IIRC, I don't think there's anything illegal about sexual relations with your 2nd cousin.

I don't know why you wouldn't feel comfortable leaving your son with him? Especially as he said he felt it was uncomfortable and weird...

Murphysgirl Sat 26-Nov-16 00:07:00

It's perfectly legal!

ChocoChou Sat 26-Nov-16 00:07:02

There's absolutely no reason at all you should be concerned to leave your son with him due to the fact he fooled around with his 2nd cousin. At all.

On the other hand, I agree with a PP and say you should go find yourself a man who likes touching vaginas and who doesn't want you to be large, blonde and Asian all at the same time hmm

Northernlurker Sat 26-Nov-16 00:07:42

It was his cousin not his sister!

Sounds like there are other issues though.

user1479512536 Sat 26-Nov-16 00:08:44

They are related through blood and would see each other at family occasions such as Christmas, family dinners.

To me the very thought of even seeing a family member in that way is totally alien. It makes me feel physically ill to think about having relations with someone who is considered family/is blood related to me.

AnchorDownDeepBreath Sat 26-Nov-16 00:08:54

My form tutor at school was married to his cousin. It's not that unusual.

Your reaction to this seems extreme considering you've stayed with him when he's made comments about you not being his type or not liking vaginas.

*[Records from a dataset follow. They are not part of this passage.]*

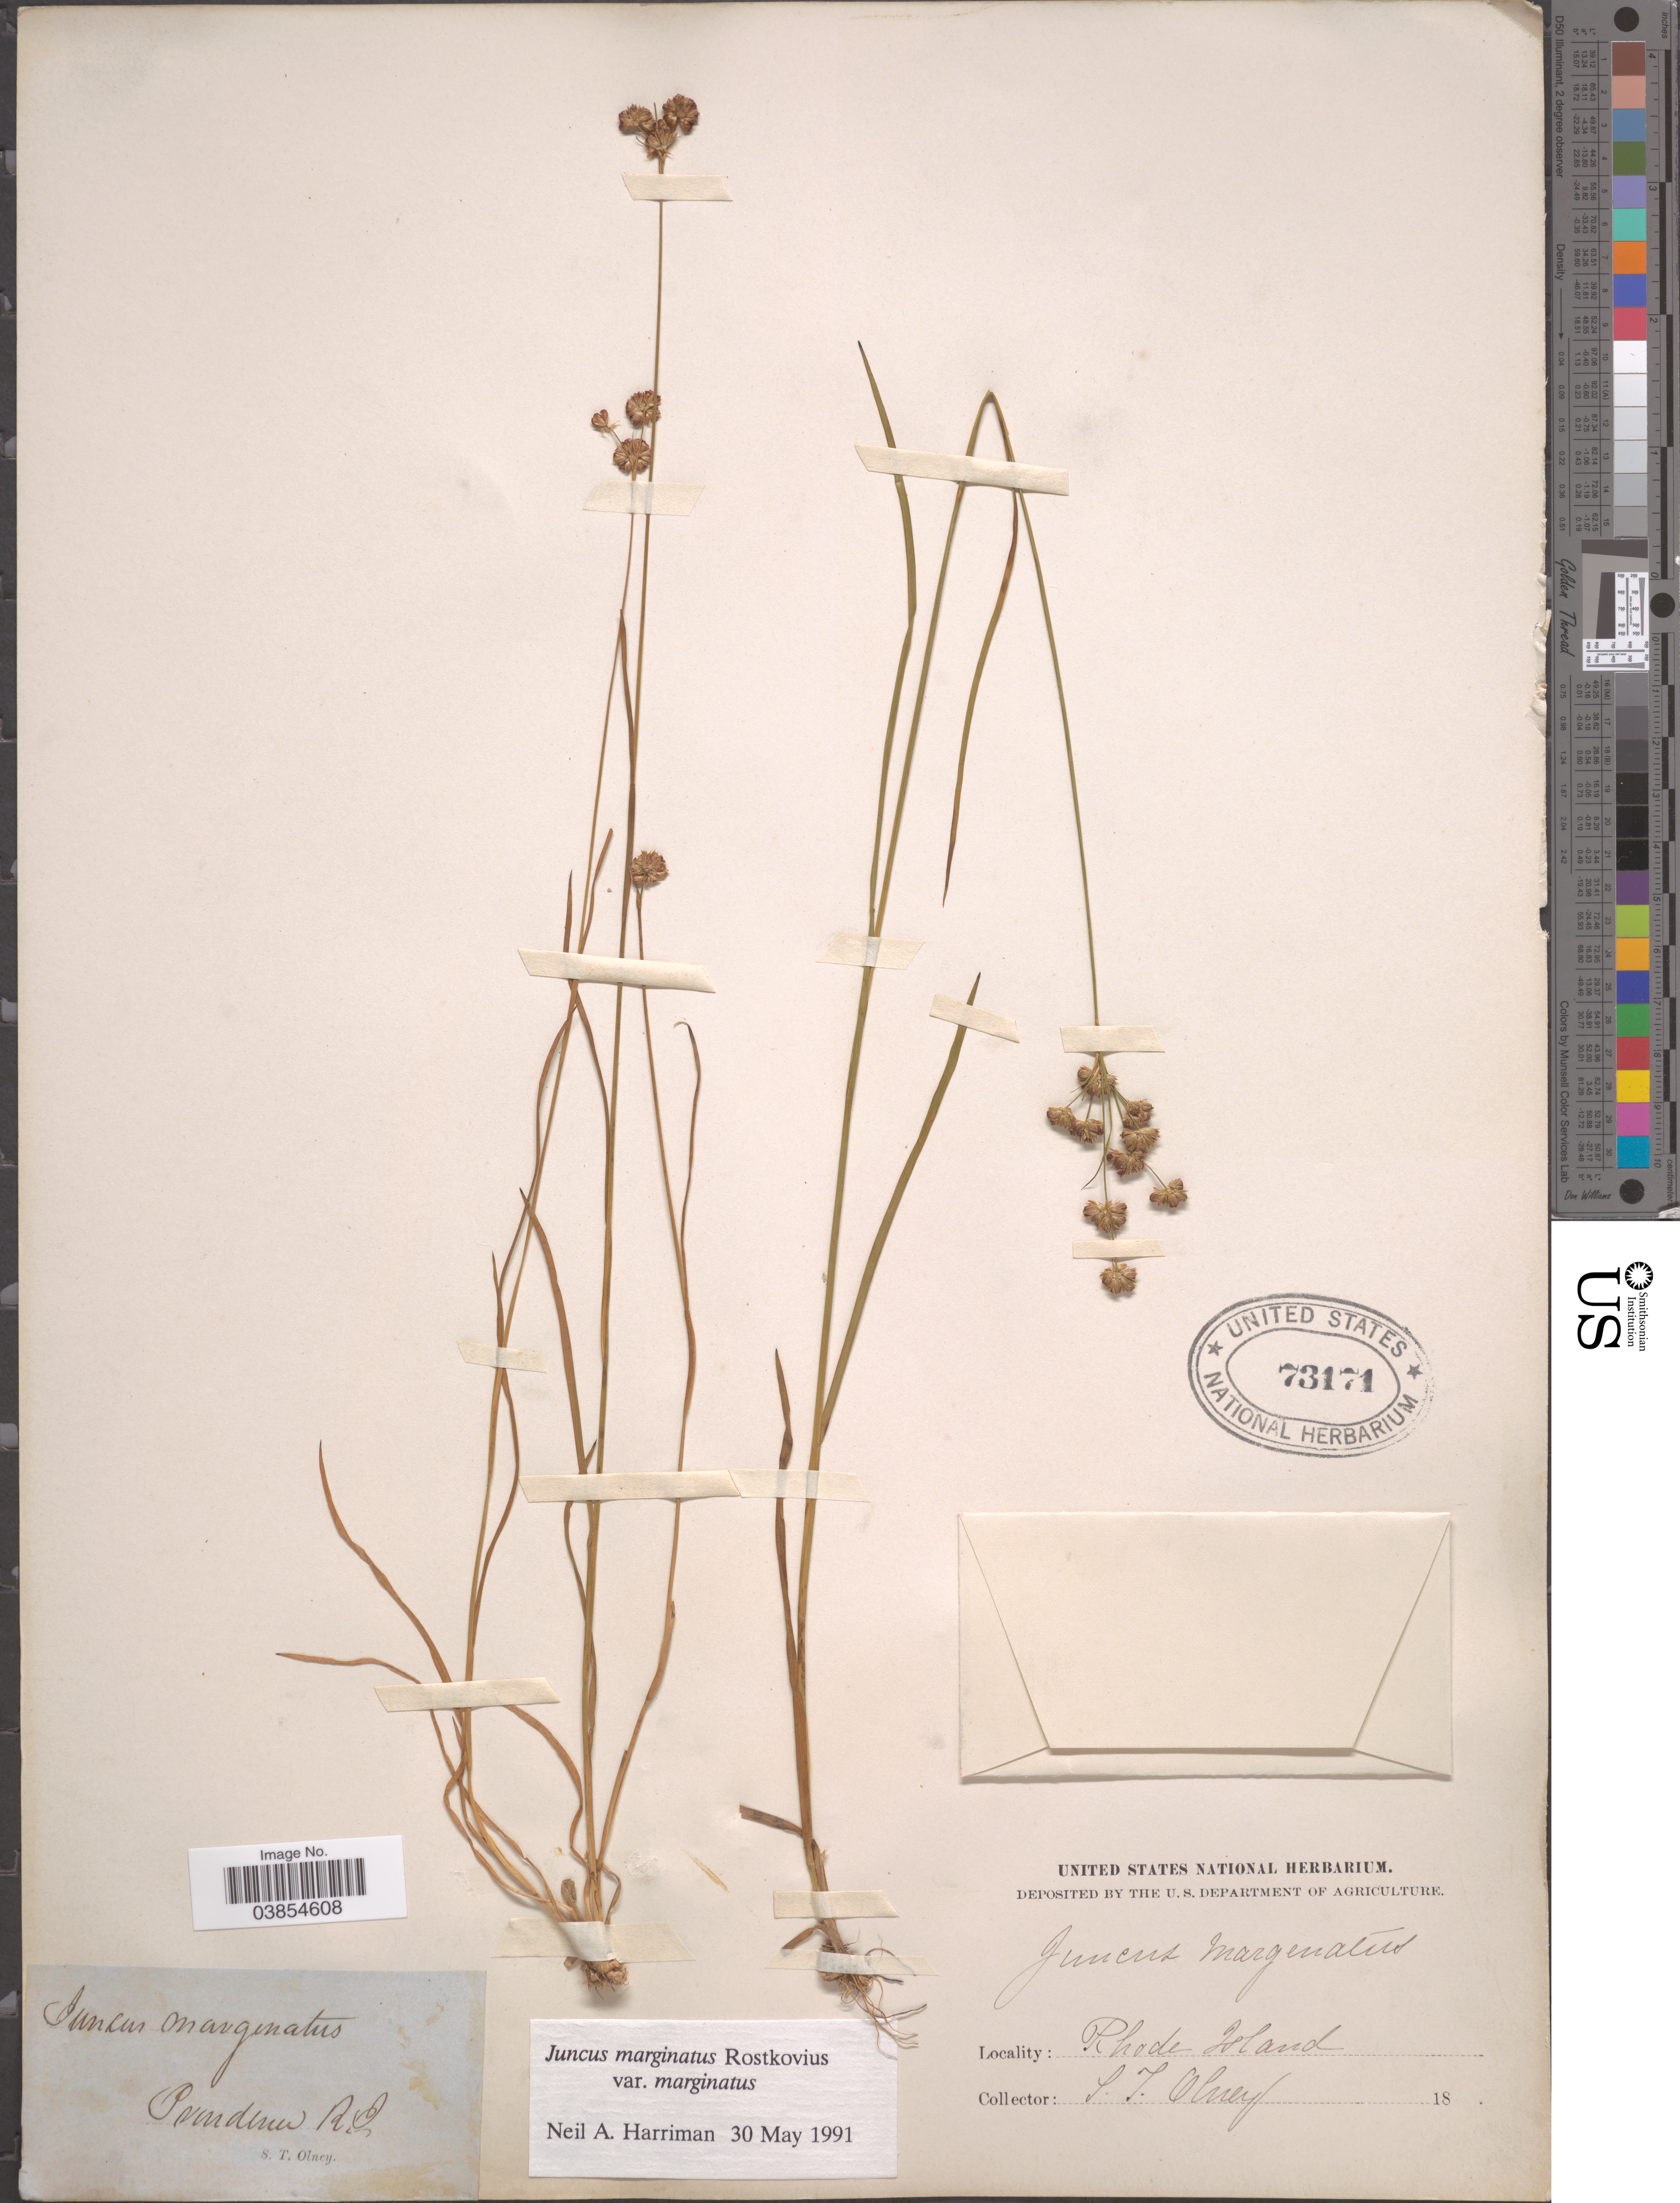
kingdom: Plantae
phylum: Tracheophyta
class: Liliopsida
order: Poales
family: Juncaceae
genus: Juncus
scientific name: Juncus marginatus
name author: Rostk.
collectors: S. Olney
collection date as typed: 18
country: United States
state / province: Rhode Island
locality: Providence.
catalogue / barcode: US 73171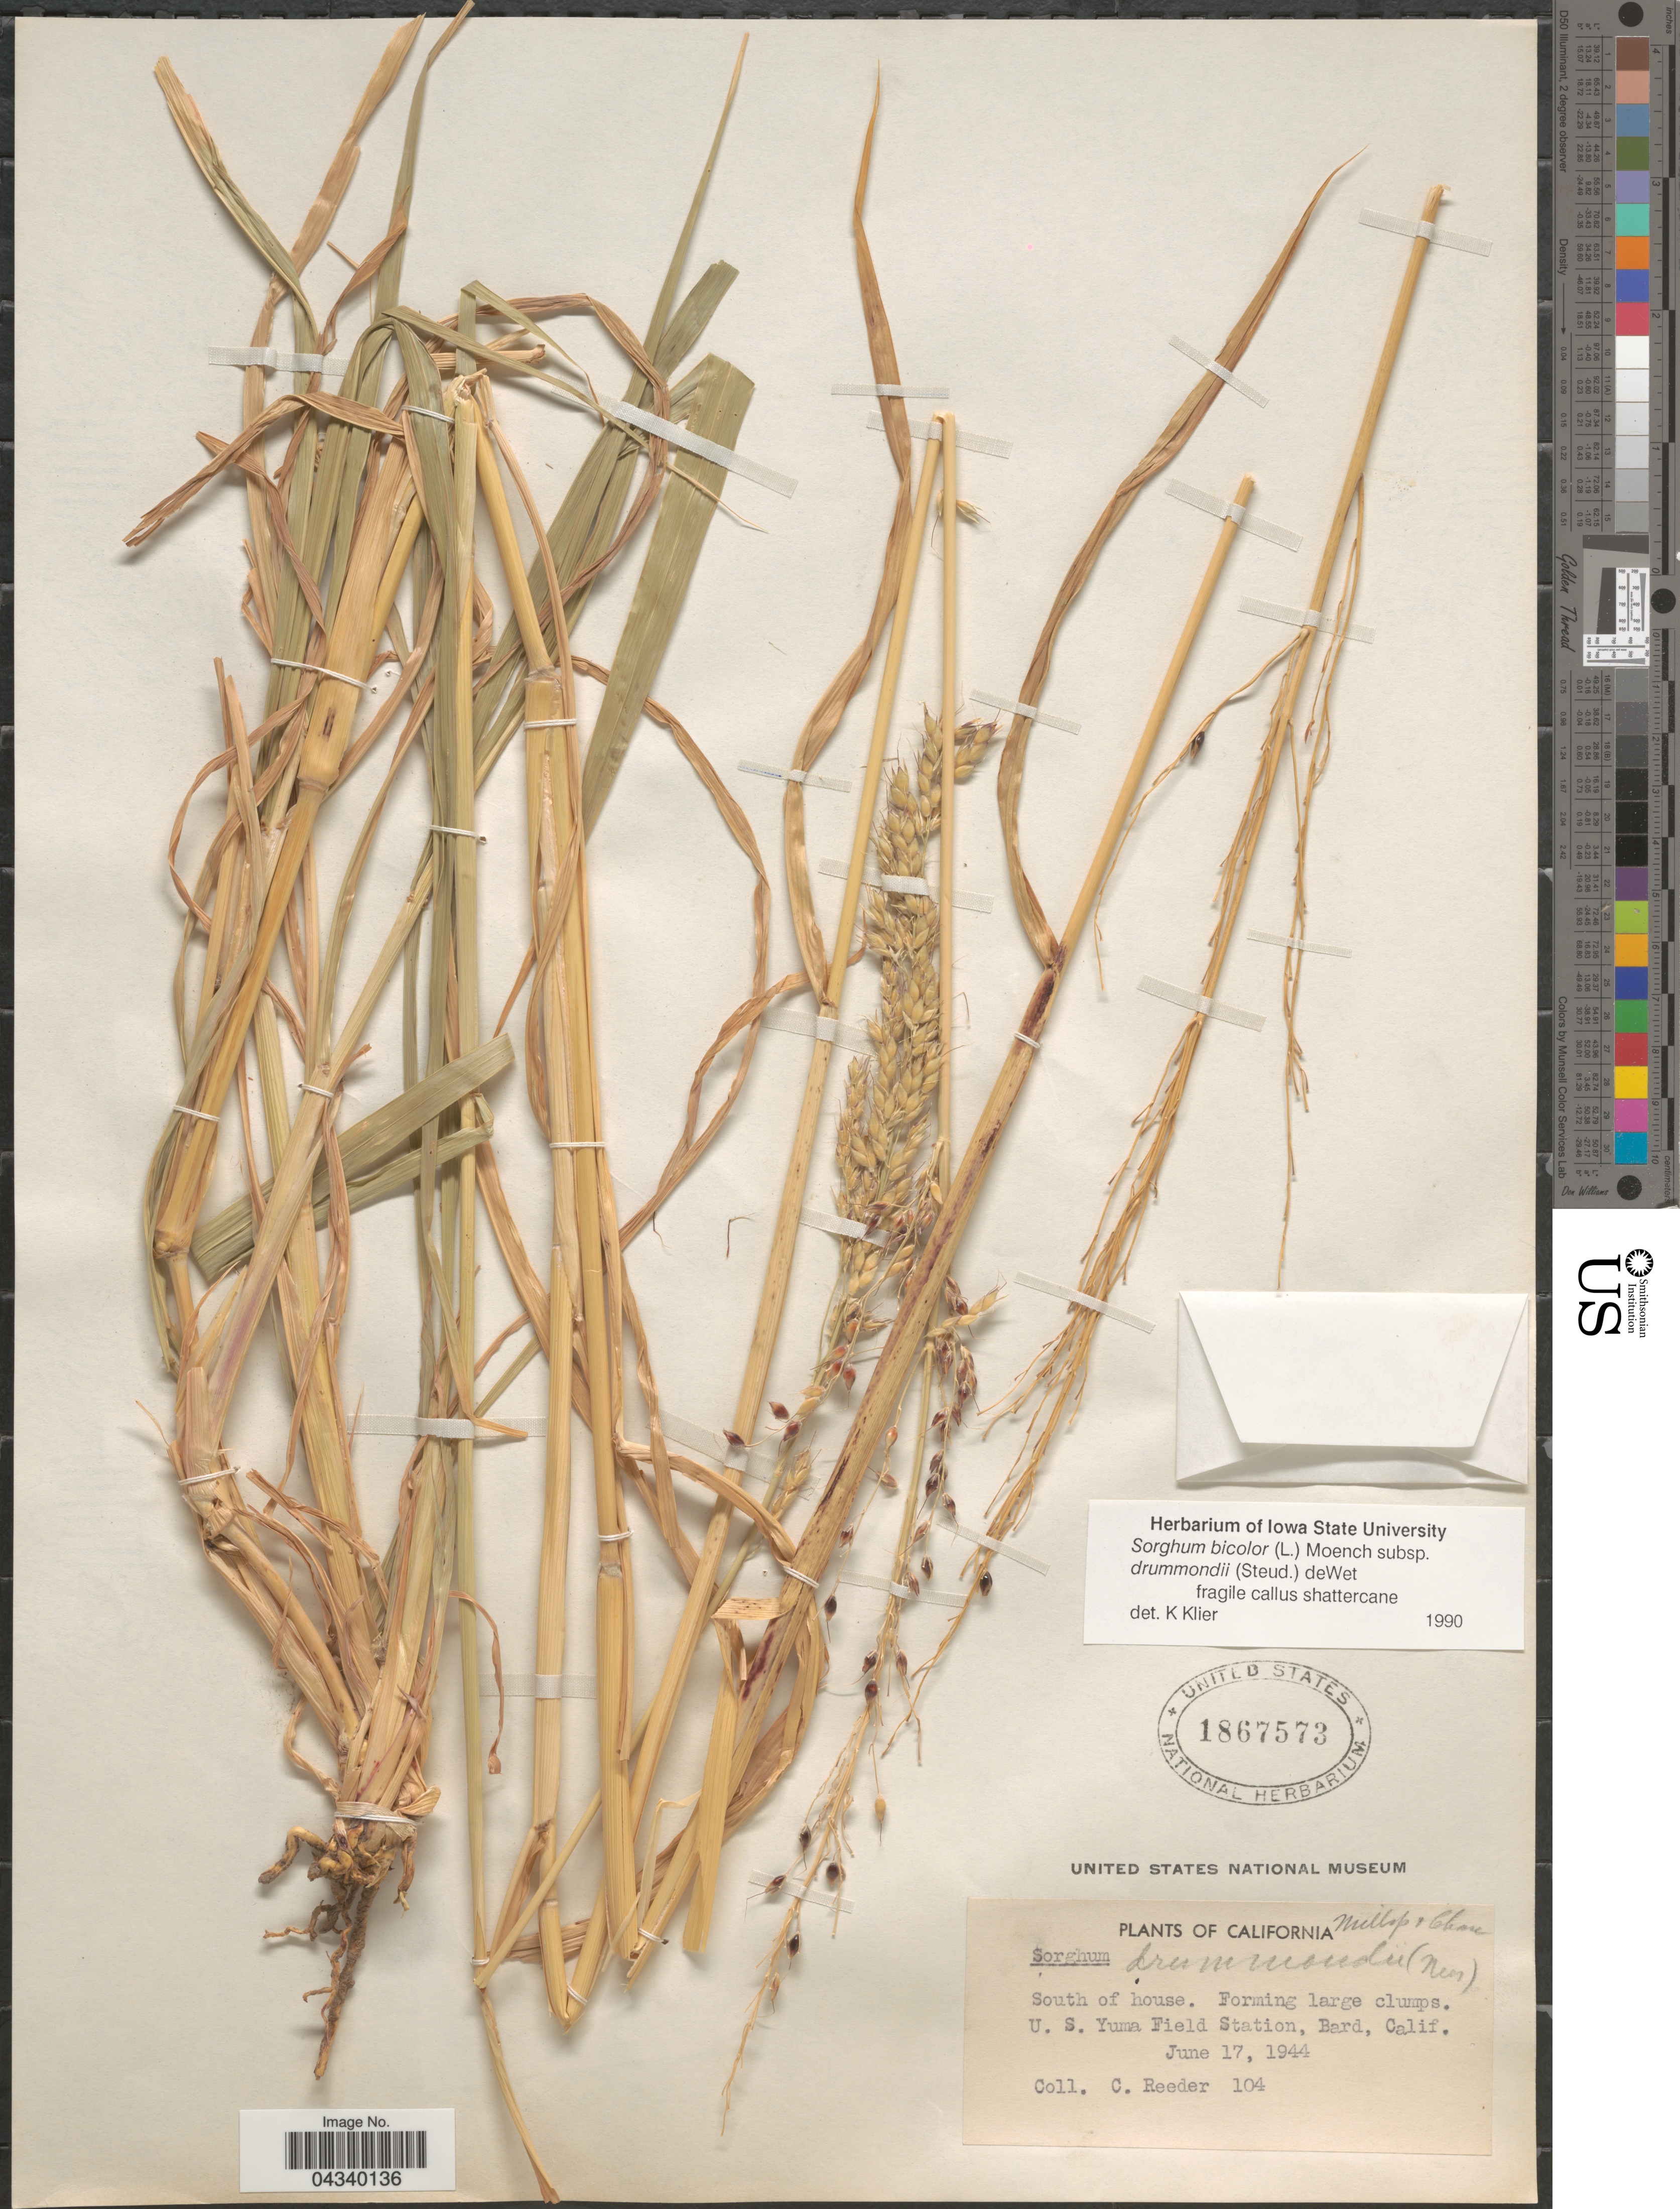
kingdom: Plantae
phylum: Tracheophyta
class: Liliopsida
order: Poales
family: Poaceae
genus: Sorghum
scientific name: Sorghum drummondii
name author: (Steud.) Nees ex Millsp. & Chase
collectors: C. Reeder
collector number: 104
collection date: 1944-06-17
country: United States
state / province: California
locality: South of house. U. S. Yuma Field Station, Bard.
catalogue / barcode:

BratFarrarsPony Sat 26-Nov-16 00:09:46

he had sex with his second cousin when they were teenagers?
yes? and?
Why would that mean you couldn't leave him with his son?
wtf?

Mumoftwoyoungkids Sat 26-Nov-16 00:09:51

My great grandparents were first cousins. As were my great grandfather's parents. Apart from the horns I seem to be reasonably normal.

But joking aside - why are you with a bloke who describes his "type" as people who are not you and says he doesn't like touching vaginas. There are a lot of men out there who really like touching vaginas. You presumably like having your vagina touched. I feel as though there is a happy solution here.

lakeswimmer Sat 26-Nov-16 00:10:38

I don't see the problem with him fooling around with his cousin as a teenager - you can get married to a first cousin.

mortificado Sat 26-Nov-16 00:12:07

"Doesn't like touch by vaginas?!

Find a man or woman who does!!!

Next time he instigated anythingbid just say, "sorry, I don't enjoy touching 'pricks'"

MidsummersNight Sat 26-Nov-16 00:12:08

I find it weird you're happy to put up with a man who openly says he doesn't like touching vaginas, would prefer you to be x, y & z and this is why he doesn't engage in satisfactory sex with you.... but the straw that breaks the camels back is him having legal, consenting sex with a distant cousin of his.

hmmhmmhmm

user1479512536 Sat 26-Nov-16 00:12:36

Yes whilst it's not illegal and was commonly practised in the past, I just can't get my head around it.

For me my cousins were my family. Like brothers or sisters. Not people I would ever consider sexual relations with. The thought of finding my cousin attractive or doing stuff with them just completely disgusts me.

GirlOverboard Sat 26-Nov-16 00:12:52

He hasn't done anything illegal. And from the way you describe it, it sounds like he could have been pressured into sex with this girl (and the fact he mentioned it when you asked about abuse seems relevant). To say you don't want to leave your son with your DH is pretty awful. If you'd admitted to a bad early sexual experience wouldn't you expect some support and understanding from your DH?

nolongersurprised Sat 26-Nov-16 00:13:09

I'm not convinced that a bit of fumbling with a cousin of around the same age has resulted in him not wanting to give you any sexual pleasure. He sounds like a terrible lover.

user1479512536 Sat 26-Nov-16 00:14:07

And no I am not happy with the state of things, he is currently looking for somewhere else to live and has been for the last 2 weeks. But we had a discussion tonight in a last ditch attempt to reconcile.

This was just another thing to add onto the pile of an already messed up relationship.

greenfolder Sat 26-Nov-16 00:14:08

I think a bit of petting with a distant relative as a teenager is not your problem.

If this is a useful excuse to leave him please do. He sounds dreadful.